Paul Ryan before AHCA vote
Speaker of the House, Paul Ryan, departs a meeting at the US Capitol before a vote to repeal Obamacare REUTERS/Kevin Lamarque

The US House of Representatives has narrowly passed the American Health Care Act, a bill to replace the Affordable Care Act, commonly known as Obamacare.

In a vote that was uncertain up until the very end, the bill passed by 217 to 213 votes as Republicans who had rejected a previous incarnation of the bill switched their votes.

The bill now moves to the Senate where it is expected to face huge difficulties.
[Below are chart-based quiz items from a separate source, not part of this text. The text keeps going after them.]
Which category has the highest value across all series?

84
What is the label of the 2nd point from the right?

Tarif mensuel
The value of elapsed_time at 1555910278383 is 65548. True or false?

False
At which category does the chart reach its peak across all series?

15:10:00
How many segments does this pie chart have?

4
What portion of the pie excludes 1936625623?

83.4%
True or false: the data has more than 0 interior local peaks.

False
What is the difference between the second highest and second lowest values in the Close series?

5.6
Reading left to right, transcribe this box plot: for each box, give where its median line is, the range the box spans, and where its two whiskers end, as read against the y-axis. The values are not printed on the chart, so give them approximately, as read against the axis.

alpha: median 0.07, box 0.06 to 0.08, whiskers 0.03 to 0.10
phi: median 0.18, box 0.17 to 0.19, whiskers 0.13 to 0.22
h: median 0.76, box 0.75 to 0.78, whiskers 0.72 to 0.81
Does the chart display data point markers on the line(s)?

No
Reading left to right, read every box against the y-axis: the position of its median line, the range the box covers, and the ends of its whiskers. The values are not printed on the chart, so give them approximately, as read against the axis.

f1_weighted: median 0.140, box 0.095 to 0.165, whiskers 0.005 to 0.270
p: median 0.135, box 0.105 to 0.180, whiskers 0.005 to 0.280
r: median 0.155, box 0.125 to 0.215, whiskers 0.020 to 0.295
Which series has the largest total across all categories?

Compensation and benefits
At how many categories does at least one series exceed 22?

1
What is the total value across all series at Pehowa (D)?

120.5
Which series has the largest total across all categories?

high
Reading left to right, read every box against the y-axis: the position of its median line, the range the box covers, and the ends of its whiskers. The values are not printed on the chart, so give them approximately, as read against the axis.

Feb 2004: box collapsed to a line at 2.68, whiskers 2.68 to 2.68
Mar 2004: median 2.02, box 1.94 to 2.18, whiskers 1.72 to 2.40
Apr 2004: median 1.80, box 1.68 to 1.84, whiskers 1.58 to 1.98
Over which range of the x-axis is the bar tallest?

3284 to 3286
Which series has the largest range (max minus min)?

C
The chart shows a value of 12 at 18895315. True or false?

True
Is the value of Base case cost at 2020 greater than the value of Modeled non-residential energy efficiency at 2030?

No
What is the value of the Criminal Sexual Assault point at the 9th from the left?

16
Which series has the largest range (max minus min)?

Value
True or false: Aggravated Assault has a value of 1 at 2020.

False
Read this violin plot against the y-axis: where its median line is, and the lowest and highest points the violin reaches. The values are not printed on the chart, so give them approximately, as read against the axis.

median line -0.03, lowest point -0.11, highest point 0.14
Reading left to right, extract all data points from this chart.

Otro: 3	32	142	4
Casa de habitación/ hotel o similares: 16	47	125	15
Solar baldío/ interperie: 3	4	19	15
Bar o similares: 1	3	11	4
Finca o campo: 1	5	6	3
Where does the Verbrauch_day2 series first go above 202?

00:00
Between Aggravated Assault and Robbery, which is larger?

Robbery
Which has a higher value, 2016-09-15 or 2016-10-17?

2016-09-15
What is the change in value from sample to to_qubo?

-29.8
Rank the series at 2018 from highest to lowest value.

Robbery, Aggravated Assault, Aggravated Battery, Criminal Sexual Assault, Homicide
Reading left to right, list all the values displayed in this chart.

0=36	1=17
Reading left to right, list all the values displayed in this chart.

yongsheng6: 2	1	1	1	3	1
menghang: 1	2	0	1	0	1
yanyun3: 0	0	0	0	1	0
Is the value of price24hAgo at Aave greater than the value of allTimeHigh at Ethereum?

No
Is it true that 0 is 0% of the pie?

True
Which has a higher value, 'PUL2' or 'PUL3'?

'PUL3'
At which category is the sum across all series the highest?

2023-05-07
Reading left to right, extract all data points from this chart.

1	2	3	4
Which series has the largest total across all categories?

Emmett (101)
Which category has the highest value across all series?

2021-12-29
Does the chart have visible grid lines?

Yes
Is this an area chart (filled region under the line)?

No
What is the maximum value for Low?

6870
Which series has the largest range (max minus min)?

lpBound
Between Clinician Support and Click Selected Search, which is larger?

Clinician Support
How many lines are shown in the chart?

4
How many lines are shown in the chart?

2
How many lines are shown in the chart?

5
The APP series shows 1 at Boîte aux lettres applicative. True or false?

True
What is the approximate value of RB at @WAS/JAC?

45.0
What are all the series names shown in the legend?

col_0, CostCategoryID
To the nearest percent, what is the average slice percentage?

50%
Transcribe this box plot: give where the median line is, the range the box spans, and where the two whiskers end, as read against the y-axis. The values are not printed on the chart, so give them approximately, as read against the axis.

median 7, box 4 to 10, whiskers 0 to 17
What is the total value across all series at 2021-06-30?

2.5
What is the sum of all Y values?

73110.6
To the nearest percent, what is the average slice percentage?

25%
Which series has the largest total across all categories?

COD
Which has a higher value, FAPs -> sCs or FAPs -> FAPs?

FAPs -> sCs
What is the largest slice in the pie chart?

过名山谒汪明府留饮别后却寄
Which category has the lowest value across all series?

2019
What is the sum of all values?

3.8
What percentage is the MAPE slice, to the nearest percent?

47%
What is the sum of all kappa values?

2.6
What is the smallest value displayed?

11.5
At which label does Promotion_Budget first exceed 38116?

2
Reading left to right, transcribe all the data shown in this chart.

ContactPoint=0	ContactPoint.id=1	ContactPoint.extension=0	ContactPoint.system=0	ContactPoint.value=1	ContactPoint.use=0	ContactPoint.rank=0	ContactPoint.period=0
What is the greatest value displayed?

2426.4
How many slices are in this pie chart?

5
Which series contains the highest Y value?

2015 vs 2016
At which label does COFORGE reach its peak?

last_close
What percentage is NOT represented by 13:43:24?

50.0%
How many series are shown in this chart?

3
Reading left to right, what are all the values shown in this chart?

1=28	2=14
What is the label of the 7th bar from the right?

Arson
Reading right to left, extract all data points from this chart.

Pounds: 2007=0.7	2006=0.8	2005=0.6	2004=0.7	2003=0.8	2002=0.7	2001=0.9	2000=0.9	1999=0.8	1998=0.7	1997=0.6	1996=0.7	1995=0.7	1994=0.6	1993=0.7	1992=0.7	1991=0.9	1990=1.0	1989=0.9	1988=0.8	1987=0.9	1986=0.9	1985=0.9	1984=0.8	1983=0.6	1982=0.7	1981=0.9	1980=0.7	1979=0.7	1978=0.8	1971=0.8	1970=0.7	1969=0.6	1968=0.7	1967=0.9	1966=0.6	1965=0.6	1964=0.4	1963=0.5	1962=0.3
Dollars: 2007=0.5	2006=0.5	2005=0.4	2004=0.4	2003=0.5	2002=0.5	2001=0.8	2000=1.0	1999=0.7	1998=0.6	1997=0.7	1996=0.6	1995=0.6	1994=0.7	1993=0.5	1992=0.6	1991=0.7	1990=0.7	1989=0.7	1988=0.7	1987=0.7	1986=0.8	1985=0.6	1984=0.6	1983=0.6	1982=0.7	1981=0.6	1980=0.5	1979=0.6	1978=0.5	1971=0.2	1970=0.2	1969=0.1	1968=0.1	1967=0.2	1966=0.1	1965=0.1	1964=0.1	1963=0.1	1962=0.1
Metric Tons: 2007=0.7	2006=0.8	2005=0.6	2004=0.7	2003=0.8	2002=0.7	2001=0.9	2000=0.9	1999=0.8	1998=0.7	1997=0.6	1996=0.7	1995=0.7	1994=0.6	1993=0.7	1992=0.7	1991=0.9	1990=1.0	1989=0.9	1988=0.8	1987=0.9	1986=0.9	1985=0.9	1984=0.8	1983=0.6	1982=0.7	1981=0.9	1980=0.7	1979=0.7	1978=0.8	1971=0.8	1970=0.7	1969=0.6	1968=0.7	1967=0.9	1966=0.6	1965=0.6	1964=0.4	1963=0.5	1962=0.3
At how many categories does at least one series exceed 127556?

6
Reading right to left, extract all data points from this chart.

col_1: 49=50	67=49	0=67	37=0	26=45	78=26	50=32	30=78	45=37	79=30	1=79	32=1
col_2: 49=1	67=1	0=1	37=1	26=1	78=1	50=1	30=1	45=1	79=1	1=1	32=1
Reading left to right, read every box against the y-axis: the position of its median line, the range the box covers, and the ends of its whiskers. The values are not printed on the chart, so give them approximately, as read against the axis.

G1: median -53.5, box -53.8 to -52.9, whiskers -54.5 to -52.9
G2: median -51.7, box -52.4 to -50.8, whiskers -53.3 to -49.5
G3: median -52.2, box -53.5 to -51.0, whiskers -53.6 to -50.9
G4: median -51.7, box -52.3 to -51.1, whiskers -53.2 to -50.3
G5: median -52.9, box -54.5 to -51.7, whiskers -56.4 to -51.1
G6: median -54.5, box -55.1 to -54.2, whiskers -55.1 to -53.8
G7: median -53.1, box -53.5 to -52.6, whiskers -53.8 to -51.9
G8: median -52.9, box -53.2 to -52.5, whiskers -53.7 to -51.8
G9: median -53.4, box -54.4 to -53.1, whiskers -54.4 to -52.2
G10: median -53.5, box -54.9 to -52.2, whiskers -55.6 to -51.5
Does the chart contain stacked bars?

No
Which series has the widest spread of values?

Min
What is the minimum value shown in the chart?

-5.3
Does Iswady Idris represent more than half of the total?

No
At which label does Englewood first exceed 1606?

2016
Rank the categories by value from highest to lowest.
In a statement, the American Civil Liberties Union called the move a "giant step backwards".

"This cruel bill cuts off access to reproductive health care for millions who depend on Planned Parenthood. It also does grave harm to people with disabilities who rely on Medicaid for critical services that allow them to live in the community instead of an institution." said ACLU natonal political director, Faiz Shakir.

Democratic Representative Earl Blumenauer tweeted after the vote: "Republicans should be ashamed. America will hold them responsible."

Once the vote count reached the 216 mark it needed to pass, Republicans in the chamber cheered. In response, Democrats started to sing "Hey, hey, goodbye" - something Republicans did in 1993 at the passing of a tax bill.

In a look forward to the issues the bill will face when it reached the Senate, Democratic Senator Sheldon Whitehouse said: "This legislation sets us on a path to the bad old days when insurance companies could refuse coverage to those with preexisting conditions and deny people health benefits that should be in every plan – like ‎maternity and mental health care."

Republican Senator Lindsey Graham adopted a more reserved tone in his statement, saying that he would be "carefully reviewing" the bill.

The passage is seen as a victory for President Donald Trump, who promised consistently on the campaign trail that he would repeal Obamacare.